Under the new rules laid out in the Triennial Review, the Bells still must make TDM technology available to competitors at regulated rates if they upgrade the copper network with fiber. TDM includes services like T1 lines and DS3 circuits. However, Qwest and its fellow Bells are not required to make packet-based technology available over fiber loop facilities, such as the fiber cable connecting a central office and a remote terminal.

“The broadband parts of the order granted the Bells wholly unwarranted relief,” says Joan Marsh, AT&T Corp.’s director of federal government affairs. “And for that [residential and small business] marketplace, the order essentially tells us we cannot ride their fiber for the purpose of providing a competitive service.”

The rules require the Bells to make a voicegrade channel available to competitors if the Bells upgrade a portion of their networks with fiber. Competitive phone companies still may be able to provide broadband access to homes and businesses depending on the quality of the network.

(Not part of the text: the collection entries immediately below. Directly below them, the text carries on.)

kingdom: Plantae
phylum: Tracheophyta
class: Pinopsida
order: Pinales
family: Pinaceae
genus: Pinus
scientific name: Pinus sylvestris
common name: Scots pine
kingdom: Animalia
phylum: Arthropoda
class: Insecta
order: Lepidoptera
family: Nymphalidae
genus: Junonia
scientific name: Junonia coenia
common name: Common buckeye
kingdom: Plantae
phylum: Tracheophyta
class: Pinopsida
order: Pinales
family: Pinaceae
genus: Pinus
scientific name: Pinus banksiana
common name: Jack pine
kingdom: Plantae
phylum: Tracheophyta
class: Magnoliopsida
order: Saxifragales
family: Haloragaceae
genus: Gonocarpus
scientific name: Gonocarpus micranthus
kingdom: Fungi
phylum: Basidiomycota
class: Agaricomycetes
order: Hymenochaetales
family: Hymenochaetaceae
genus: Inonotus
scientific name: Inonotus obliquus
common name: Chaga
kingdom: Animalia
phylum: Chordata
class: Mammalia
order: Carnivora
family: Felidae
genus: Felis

Penny Bewick, vice president of external affairs with competitive service provider New Edge Networks, says the rules also may block competitors from leasing fiber that directly links a central office and customer premises at regulated rates. However, some sources say the FCC did not specify to what extent a Bell must upgrade a network to be exempt from regulations. It is uncertain whether the new rules will apply if Verizon, for example, replaces half the network stretching from a New York central office to a remote neighborhood terminal.

Jonathan Askin, general counsel of the Association for Local Telecommunications Services, says the rules grant the Bells an inordinate amount of the relief, encouraging them to install fiber in increments, rather than an entire network. “It’s given the Bells almost as much relief if they deploy a millimeter of fiber instead of 20,000 feet,” he says. Incremental investment “does nothing to promote broadband or increase the robust capabilities of America’s telecom network.”

He adds that the regulations are ripe for litigation because the FCC’s Triennial Review does not clearly distinguish what constitutes packetbased technology and would consequently be exempt from regulation. The broadband portions of the order are “absolutely going to be challenged,” says Askin. “I imagine in almost every circuit [court of appeals] in the country.”

Tom Koutsky, vice president of law and public policy with Z-Tel Technologies Inc., agrees. He says the FCC does not clearly define packet technology. Packet-based networks can be based on new technology, but frame relay is packetbased and has been around for decades. “The FCC has some problems with regard to not outlining what it really means on a lot of things.”